The main drawback of this provider is the inability to communicate and synchronize with other instances of the deployed service. It also prevents the use of the Semantic Search as it cannot manage schemas on its own.
Storage Migration¶
The Ontotext Semantic Objects provide a means to copy the contents of one schema store to another. This functionality is available for version 3.5 and onward, and is provided to enable existing deployments to switch from the deprecated mongodb
provider to the new rdf4j
one.
To enable the functionality, set soml.storage.migration.enabled: true
. You must also set
soml.storage.migration.source
to the source store to copy from. If not explicitly set, the destination is inferred to the current storage provider.
Note
This functionality is not applicable if the source or the destination is resolved to in-memory
.
The migration process is performed on service start and will be skipped if:
- the source is empty. This is the first thing the migration checks and if
true
, exits and nothing else is done.- the destination contains any schema.

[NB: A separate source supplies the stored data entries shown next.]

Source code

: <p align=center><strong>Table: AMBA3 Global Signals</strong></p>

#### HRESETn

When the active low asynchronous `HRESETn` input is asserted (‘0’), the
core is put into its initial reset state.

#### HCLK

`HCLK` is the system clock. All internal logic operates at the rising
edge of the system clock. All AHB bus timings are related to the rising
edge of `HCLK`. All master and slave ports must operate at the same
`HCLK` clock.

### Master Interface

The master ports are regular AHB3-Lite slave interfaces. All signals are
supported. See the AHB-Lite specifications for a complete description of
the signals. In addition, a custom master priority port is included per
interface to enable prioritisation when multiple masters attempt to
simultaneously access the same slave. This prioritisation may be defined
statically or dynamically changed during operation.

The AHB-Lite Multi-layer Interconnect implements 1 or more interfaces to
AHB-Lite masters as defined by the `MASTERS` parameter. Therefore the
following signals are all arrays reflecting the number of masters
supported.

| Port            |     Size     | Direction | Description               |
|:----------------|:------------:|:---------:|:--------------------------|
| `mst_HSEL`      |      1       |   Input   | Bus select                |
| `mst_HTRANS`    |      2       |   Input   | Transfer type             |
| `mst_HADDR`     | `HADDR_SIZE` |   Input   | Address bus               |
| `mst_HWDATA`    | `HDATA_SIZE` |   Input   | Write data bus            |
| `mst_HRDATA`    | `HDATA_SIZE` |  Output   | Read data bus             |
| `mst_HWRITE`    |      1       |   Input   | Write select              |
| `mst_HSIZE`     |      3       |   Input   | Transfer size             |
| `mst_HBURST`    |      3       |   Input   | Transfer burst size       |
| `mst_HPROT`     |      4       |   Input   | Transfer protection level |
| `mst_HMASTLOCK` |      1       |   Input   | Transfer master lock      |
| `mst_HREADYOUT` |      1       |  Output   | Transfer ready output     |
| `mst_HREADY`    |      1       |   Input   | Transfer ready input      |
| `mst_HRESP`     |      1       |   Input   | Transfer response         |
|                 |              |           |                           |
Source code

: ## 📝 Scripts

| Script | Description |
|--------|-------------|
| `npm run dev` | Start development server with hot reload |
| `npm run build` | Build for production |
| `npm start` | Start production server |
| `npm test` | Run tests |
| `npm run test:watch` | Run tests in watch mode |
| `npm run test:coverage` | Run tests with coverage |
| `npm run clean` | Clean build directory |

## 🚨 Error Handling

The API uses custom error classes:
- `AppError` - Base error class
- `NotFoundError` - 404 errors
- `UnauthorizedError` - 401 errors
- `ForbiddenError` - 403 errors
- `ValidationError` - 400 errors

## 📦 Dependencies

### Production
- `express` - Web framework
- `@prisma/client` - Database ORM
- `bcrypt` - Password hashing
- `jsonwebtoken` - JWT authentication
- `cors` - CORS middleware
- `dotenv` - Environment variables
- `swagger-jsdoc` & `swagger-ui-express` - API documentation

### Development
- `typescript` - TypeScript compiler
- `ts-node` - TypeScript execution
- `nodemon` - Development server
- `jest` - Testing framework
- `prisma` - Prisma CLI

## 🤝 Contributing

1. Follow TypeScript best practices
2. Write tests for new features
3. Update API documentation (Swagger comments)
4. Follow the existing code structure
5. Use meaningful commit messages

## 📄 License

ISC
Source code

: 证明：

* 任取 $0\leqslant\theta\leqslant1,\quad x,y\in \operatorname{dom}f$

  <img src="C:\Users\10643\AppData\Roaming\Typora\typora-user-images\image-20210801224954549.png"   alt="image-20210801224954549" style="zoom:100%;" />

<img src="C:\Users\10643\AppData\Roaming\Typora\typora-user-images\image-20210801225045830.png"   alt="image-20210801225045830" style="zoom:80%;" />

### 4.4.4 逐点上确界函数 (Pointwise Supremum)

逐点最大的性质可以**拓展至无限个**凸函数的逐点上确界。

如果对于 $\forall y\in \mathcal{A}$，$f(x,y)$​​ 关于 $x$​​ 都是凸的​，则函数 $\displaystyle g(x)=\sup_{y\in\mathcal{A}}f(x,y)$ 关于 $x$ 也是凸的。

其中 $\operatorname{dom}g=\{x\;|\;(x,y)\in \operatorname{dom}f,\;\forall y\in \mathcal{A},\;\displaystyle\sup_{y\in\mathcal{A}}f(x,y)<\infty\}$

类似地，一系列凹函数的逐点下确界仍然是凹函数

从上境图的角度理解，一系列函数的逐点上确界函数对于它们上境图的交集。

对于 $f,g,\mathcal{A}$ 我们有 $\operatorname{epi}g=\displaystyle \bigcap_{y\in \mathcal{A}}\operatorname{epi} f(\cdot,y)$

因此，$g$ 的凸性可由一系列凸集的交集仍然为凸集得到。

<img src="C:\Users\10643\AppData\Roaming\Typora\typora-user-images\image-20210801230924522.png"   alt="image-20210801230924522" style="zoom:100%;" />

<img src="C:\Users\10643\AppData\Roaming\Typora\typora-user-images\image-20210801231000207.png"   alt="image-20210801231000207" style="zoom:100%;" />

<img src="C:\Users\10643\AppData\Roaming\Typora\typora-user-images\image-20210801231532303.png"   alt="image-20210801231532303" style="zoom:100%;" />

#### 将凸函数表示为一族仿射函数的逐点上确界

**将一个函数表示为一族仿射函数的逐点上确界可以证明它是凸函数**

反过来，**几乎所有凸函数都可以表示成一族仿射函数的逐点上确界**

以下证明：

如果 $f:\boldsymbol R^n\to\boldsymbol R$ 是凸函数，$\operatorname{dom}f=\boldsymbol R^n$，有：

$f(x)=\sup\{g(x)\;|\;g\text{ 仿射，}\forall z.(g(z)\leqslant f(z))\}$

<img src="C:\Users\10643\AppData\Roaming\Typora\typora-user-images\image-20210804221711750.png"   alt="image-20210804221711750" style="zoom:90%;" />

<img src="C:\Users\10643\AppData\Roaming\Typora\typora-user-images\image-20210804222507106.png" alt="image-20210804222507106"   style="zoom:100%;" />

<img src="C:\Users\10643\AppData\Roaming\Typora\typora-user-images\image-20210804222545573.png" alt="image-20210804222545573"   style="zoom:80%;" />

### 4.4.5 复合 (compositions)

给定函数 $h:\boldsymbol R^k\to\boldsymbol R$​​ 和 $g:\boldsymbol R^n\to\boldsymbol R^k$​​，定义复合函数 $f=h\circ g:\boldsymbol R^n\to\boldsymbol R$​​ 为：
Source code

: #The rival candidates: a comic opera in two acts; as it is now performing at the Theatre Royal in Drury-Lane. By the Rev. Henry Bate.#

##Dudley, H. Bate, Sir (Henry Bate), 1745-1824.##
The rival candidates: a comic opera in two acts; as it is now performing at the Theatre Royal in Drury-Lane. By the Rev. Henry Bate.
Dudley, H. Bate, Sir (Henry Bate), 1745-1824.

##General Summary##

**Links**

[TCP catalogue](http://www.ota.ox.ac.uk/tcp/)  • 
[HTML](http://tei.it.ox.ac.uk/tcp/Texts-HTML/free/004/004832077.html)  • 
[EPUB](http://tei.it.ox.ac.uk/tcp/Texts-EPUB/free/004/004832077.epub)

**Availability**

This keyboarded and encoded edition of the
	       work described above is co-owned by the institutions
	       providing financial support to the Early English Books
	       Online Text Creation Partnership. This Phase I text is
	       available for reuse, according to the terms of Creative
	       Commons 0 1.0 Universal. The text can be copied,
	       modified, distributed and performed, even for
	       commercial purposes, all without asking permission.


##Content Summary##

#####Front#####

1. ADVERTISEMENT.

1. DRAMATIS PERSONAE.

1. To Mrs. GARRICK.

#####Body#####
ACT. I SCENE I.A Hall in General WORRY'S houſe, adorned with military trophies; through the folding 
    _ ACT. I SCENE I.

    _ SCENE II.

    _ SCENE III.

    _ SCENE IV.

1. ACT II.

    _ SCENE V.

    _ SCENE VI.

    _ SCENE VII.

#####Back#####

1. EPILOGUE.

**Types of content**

To override the destination contents, use soml.storage.migration.forceStoreUpdate
.
If set to true
, the migration process will clear the destination store and upload all the schemas from the source. If the source is empty, then it would do nothing.
If combined with soml.storage.migration.cleanBeforeMigration
set to true
, it can be used to perform clean migration, otherwise an update is made.
The update process will override any already existing schema and will not affect the rest.
The following example shows the minimal configuration set to enable the migration:
soml.storage.provider: rdf4j
application.name: soaas-swapi # required when provider is 'rdf4j'
# MongoDB must be configured, otherwise the migration will be skipped
soml.storage.mongodb.endpoint: mongodb://mongodb:27017
soml.storage.mongodb.database: soaas
soml.storage.mongodb.collection: soml
rbac.storage.mongodb.collection: soml-rbac # required, if security is enabled
storage.location: data # if not set, the bound schema will not be set
# and will require manually to set the schema
soml.storage.migration.enabled: true
soml.storage.migration.source: mongodb
soml.storage.migration.source: rdf4j # optional, inferred from soml.storage.provider
All possible configurations can be found here.